AIM OF THE EXERCISE: Copy out each line of the material below word for word, keeping every character unchanged.

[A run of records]
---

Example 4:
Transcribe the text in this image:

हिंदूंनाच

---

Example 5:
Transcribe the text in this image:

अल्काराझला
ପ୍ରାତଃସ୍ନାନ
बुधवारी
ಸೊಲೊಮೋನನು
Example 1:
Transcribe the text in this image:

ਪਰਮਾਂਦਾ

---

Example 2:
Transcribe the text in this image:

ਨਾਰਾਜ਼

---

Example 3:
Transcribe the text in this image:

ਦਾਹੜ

RESPONSE BELOW:
---

Example 4:
Transcribe the text in this image:

हिंदूंनाच

---

Example 5:
Transcribe the text in this image:

अल्काराझला
ପ୍ରାତଃସ୍ନାନ
बुधवारी
ಸೊಲೊಮೋನನು
Example 1:
Transcribe the text in this image:

ਪਰਮਾਂਦਾ

---

Example 2:
Transcribe the text in this image:

ਨਾਰਾਜ਼

---

Example 3:
Transcribe the text in this image:

ਦਾਹੜ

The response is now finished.